Tue | Sep 18, 2018

Demand pushes loan rates higher

Published:Wednesday | August 27, 2014 | 12:00 AM
Bank of Jamaica. - File

Local businesses are moving away from foreign currency borrowing, new central bank data show.

With the exception of agricultural and fisheries, the Bank of Jamaica (BOJ) noted in its quarterly monetary report released on Monday that there were net repayments in foreign loans from all other sectors.

The report also indicated an increase in JMD interest rates, a result of greater demand and higher money-market costs to lenders, the Bank of Jamaica said.

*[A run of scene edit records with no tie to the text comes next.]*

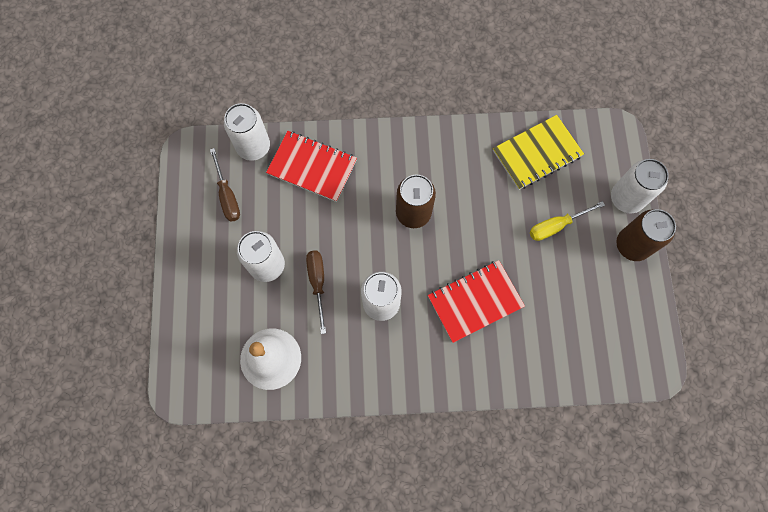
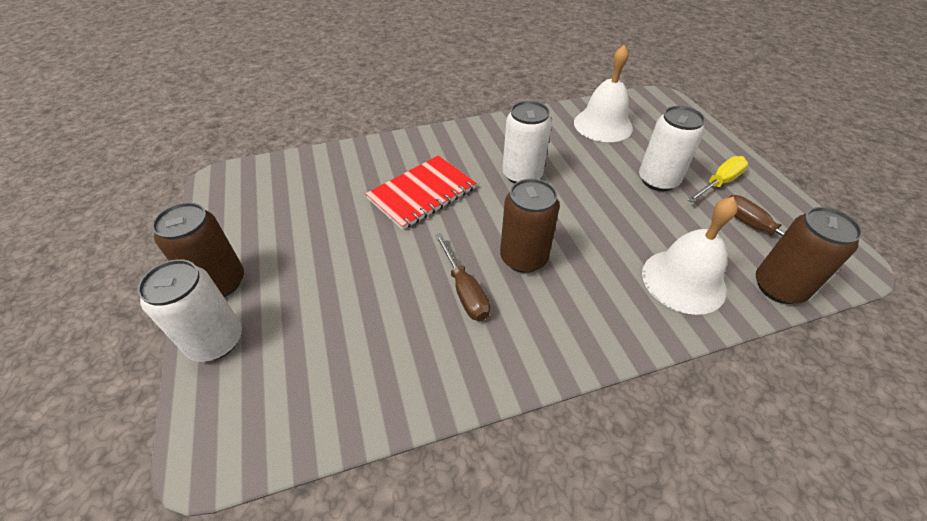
camera: 165 degrees right, 25 degrees down
(253, 147) = (778, 287): white can -> brown can
(312, 167) = (683, 281): red notebook -> white bell
(317, 283) = (596, 177): brown screwdriver -> brown screwdriver (464, 290)
(537, 153) = (360, 377): yellow notebook -> none
(556, 226) = (328, 283): yellow screwdriver -> yellow screwdriver (719, 183)

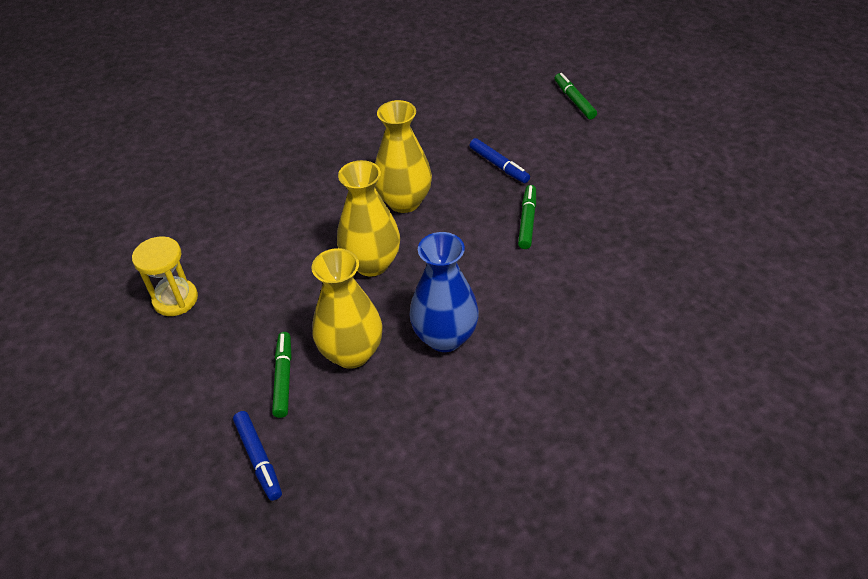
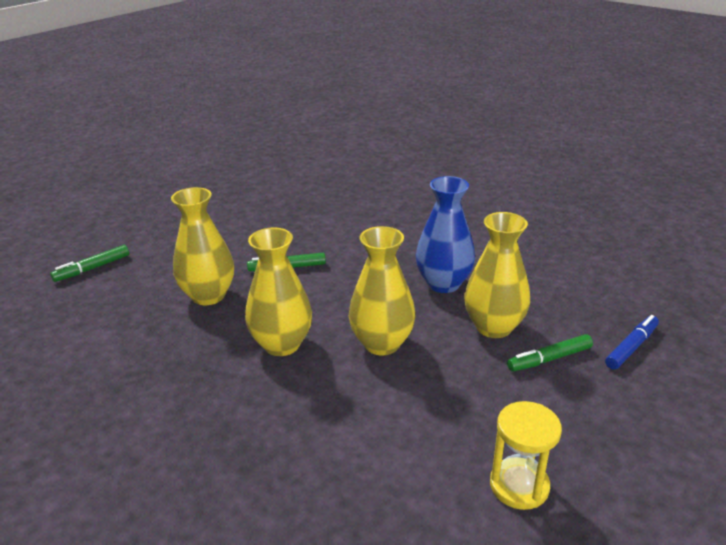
camera: 110 degrees left, 15 degrees down
(499, 165) = (208, 295): blue marker -> yellow vase

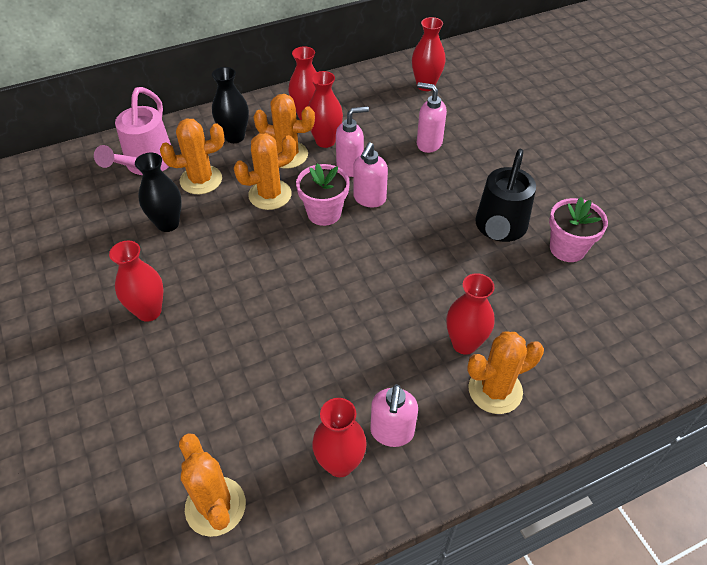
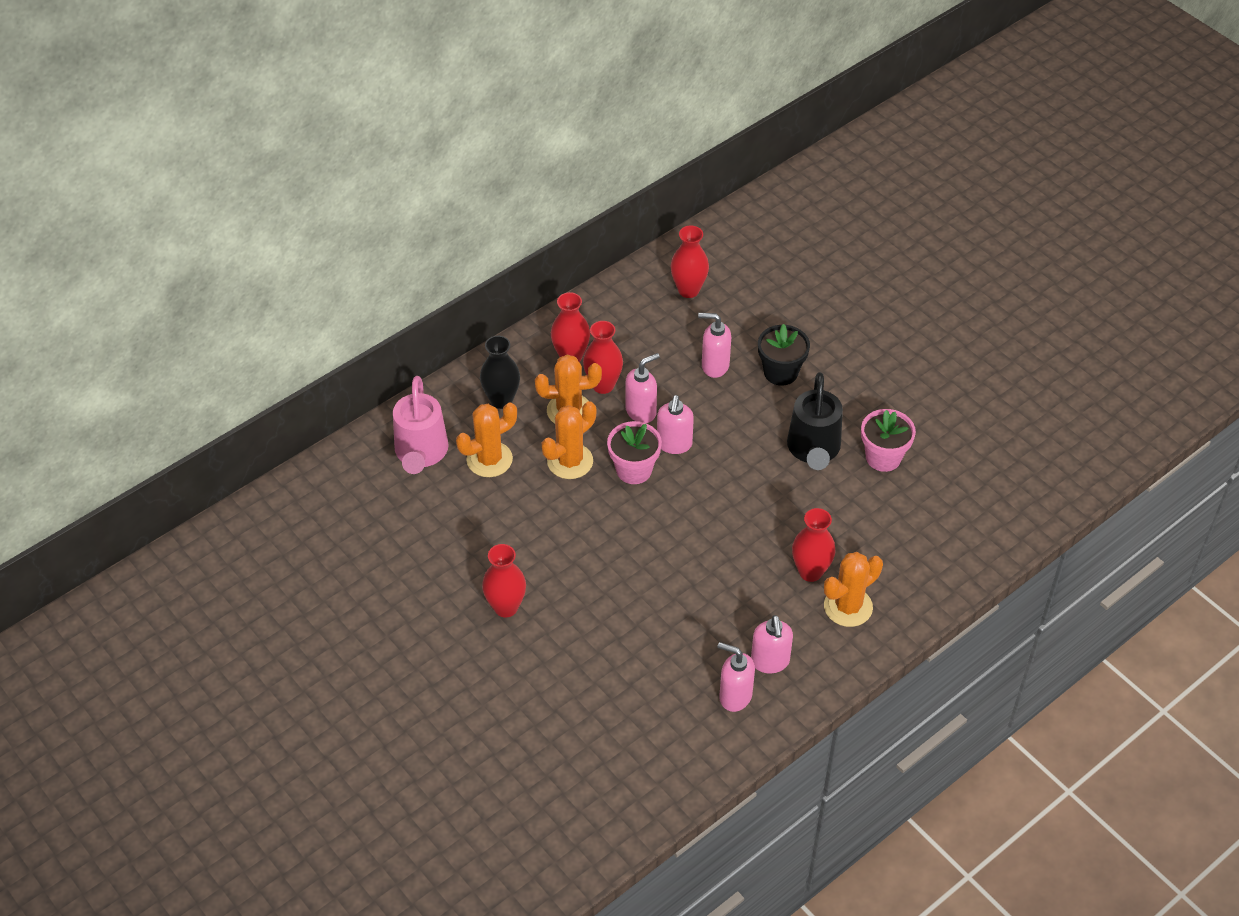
camera: 15 degrees left, 0 degrees up
(168, 224) = (479, 515): black vase -> none
(215, 506) = (645, 752): orange cactus -> none
(340, 463) = (735, 696): red vase -> pink soap dispenser
(487, 159) = (781, 372): none -> black flower pot

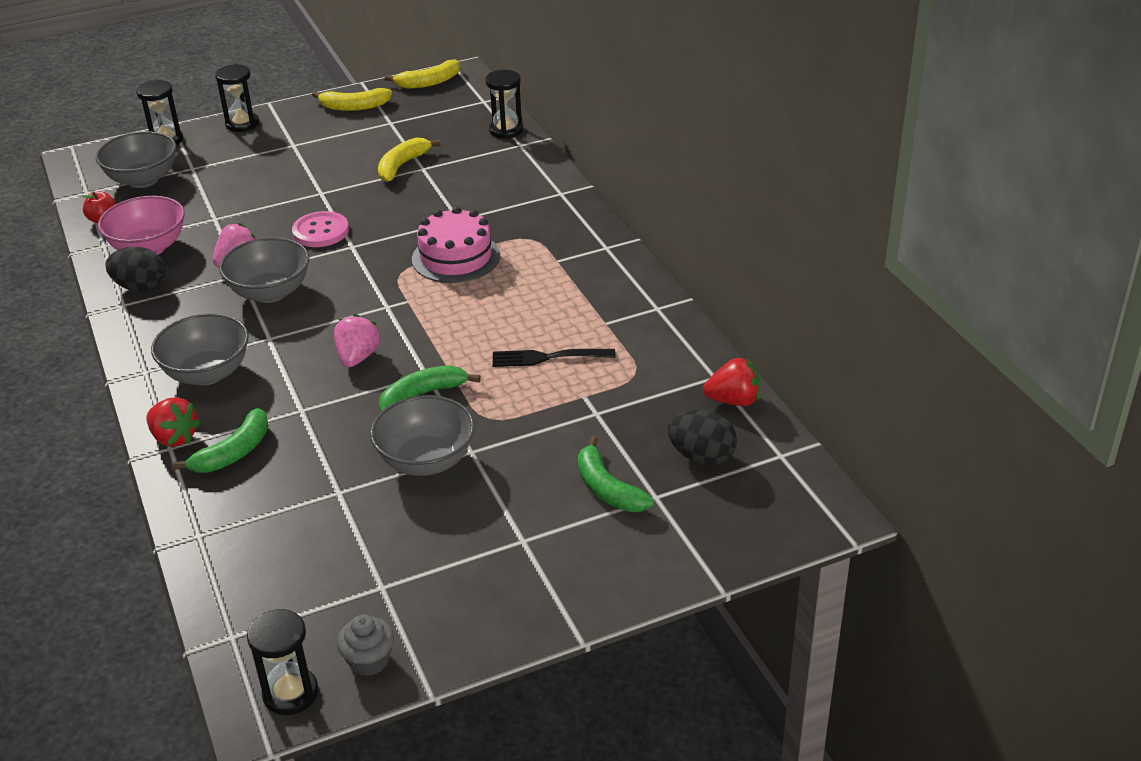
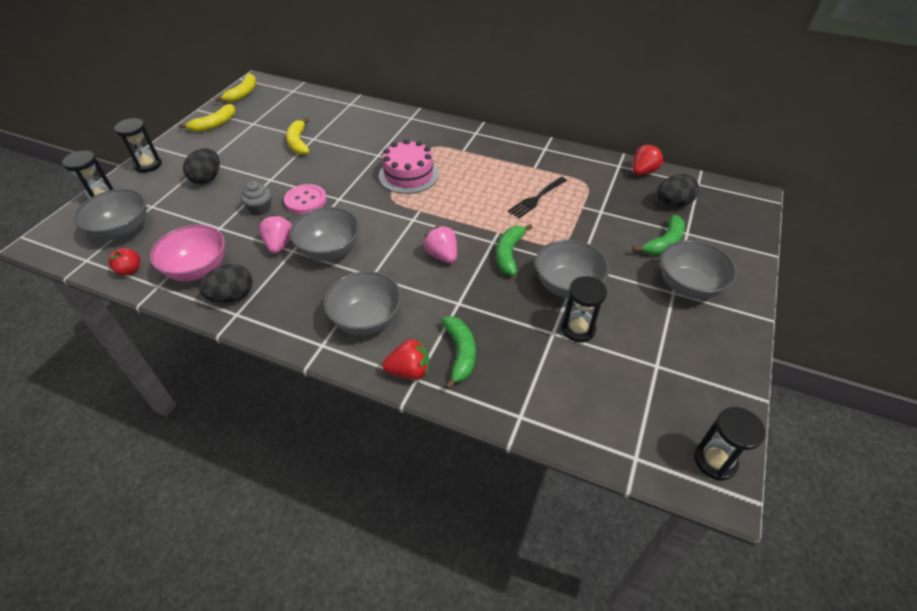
camera: 45 degrees left, 10 degrees up
(270, 163) = (207, 178): none -> black egg
(369, 660) = (716, 409): grey cupcake -> grey cupcake (260, 208)
(506, 130) = (330, 100): black hourglass -> black hourglass (578, 329)
(551, 546) = (689, 286): none -> grey bowl
(607, 489) = (664, 243): green banana -> green banana turned 60 degrees counterclockwise

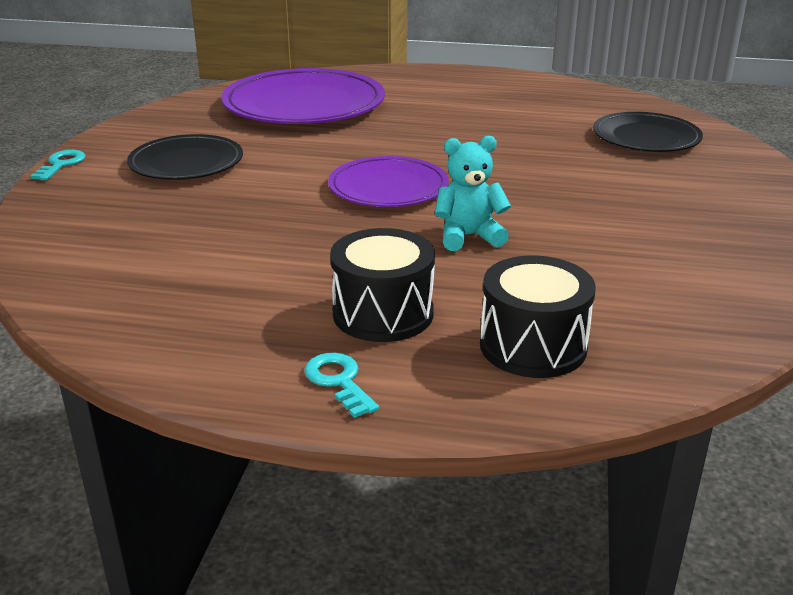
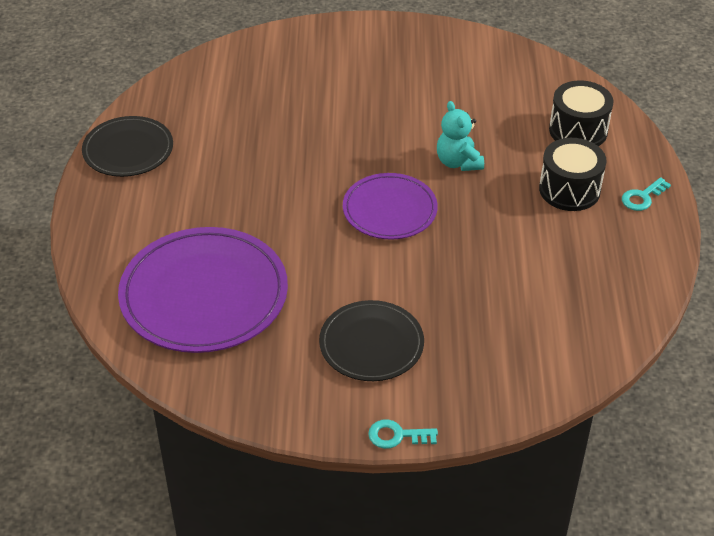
camera: 100 degrees left, 15 degrees up
(646, 137) = (256, 80): black plate -> black plate (128, 150)

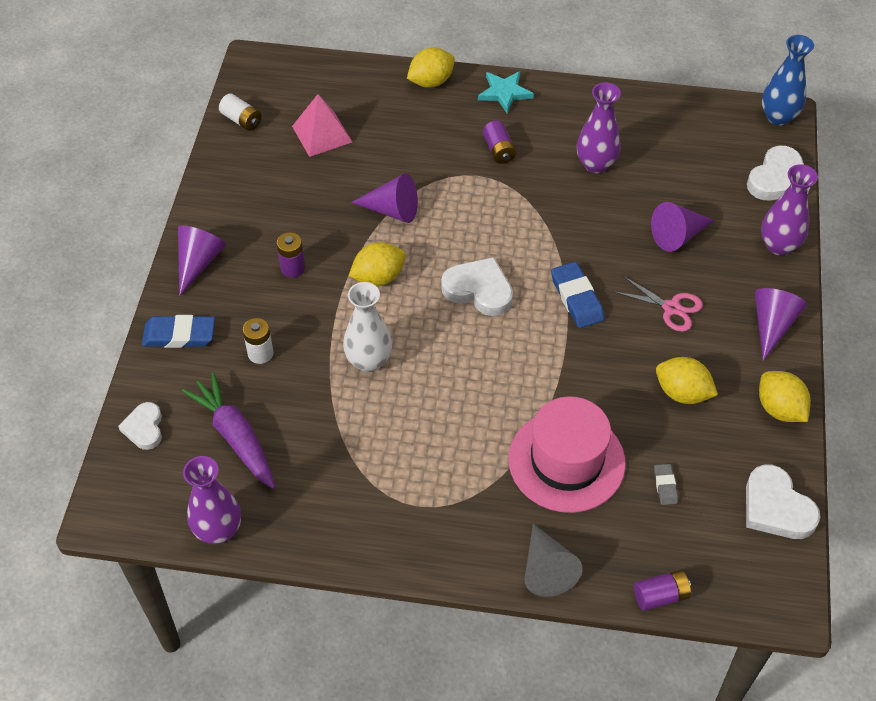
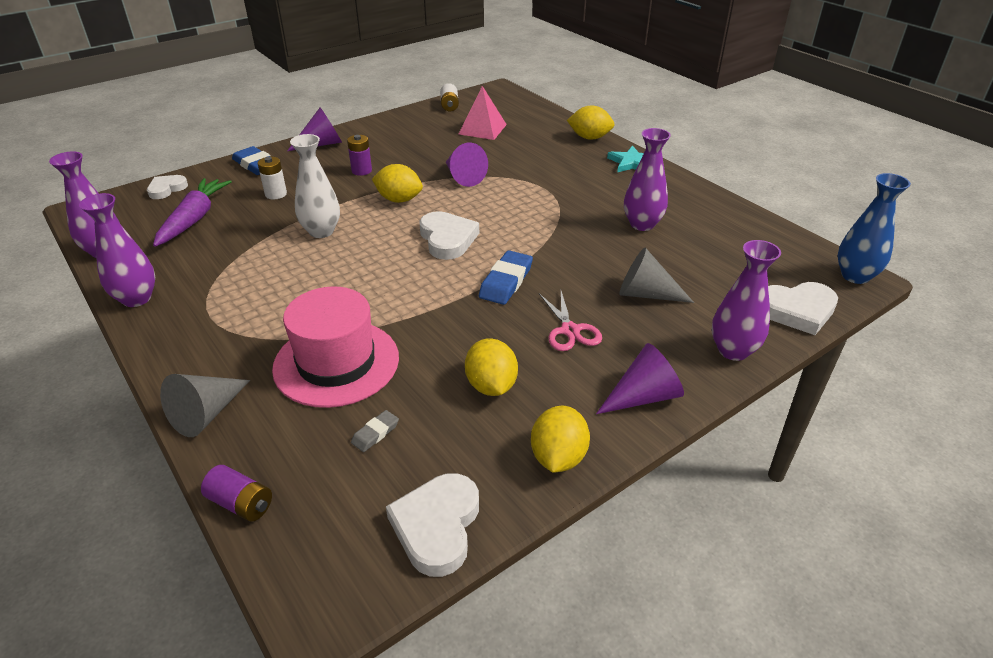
camera: 45 degrees right, 15 degrees down
(333, 542) = (136, 298): none -> purple vase
(498, 150) = (581, 185): purple battery -> none
(678, 236) = (646, 294): purple cone -> grey cone

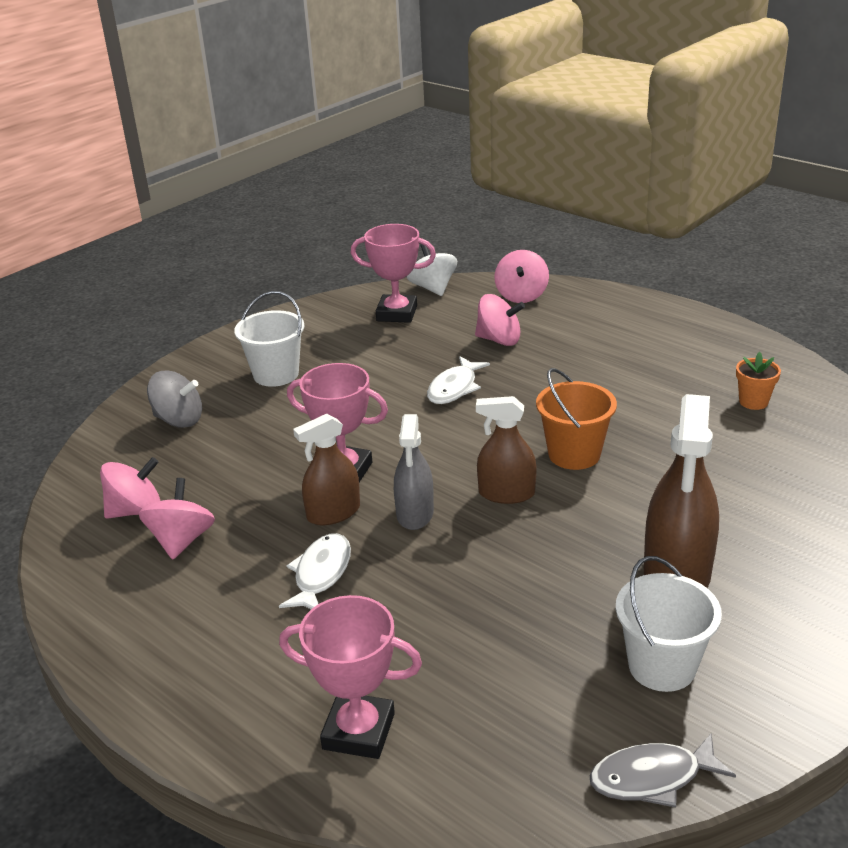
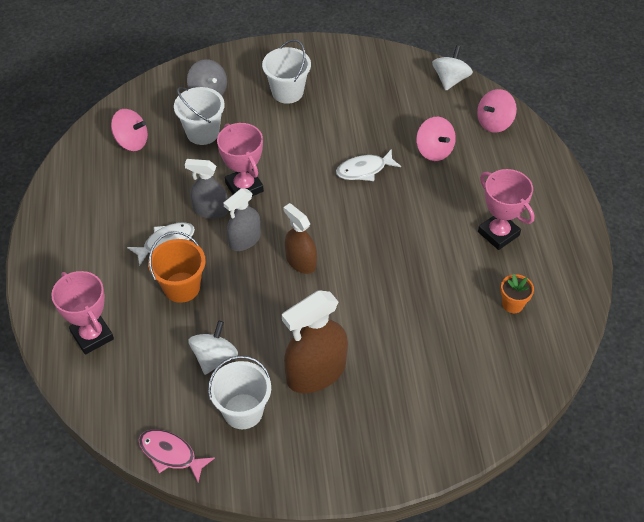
camera: 40 degrees right, 20 degrees up
(182, 540) = (132, 176): pink spinning top -> none
(221, 455) = (202, 132): none -> white bucket
(333, 513) = (210, 210): brown spray bottle -> grey spray bottle
(397, 313) = (404, 87): pink trophy -> pink trophy (498, 233)
(549, 640) = (214, 358): none -> white spinning top
(574, 454) = (365, 263): orange bucket -> orange bucket (181, 287)
(652, 778) = (171, 454): grey fish -> pink fish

The decline in foreign currency loans for the June quarter was sharper than it was in the March quarter and was particularly evident in distribution, tourism, electricity, gas and water, and construction and land development, the central bank stated.

This decline, the bank posits, "could be attributed to the depreciation in the exchange rate."

The Credit Conditions Survey for the quarter, a new report introduced this year by BOJ, noted that while bankers indicated greater credit availability, demand was down overall.

"Borrowers continued to seek to refinance their foreign currency-denominated loans in local currency in the context of the movements in the exchange rate," the BOJ said.

For the period, there were increases in the interest rates on business loans denominated in JMD, even while the prime lending rate declined.

Rates at mid-June 2014 averaged 17.13 per cent, up by more than two percentage points from 15.9 per cent in mid-March.

The prime lending rate in mid-June was 16.93 per cent, compared to 18.6 per cent in mid-December 2013.

"The changes in these rates occurred in the context of the relatively strong demand for local currency loans relative to foreign currency loans and higher cost of funds in the money market," the quarterly report said.

Despite a deceleration in the growth in business lending for the quarter, there were expansions in agriculture and distribution, consistent with the increase in output emanating from these sectors, the central bank said.

This was due to new local and foreign currency loans to businesses engaged in livestock and citrus production, as well as those engaged in the marketing of non-export crops.

The agriculture sector borrowed $860.2 million in total.

Distribution and the 'electricity, gas and water' sector were the two biggest borrowers, but the central bank said they stuck to JMD loans.

Loans to the distribution sector totalled $6.52 billion, compared to $3.2 billion borrowed in the same period in 2013. The utilities sector borrowed $4.97 billion, up from $1.69 billion.

Total business lending amounted to $17.23 billion.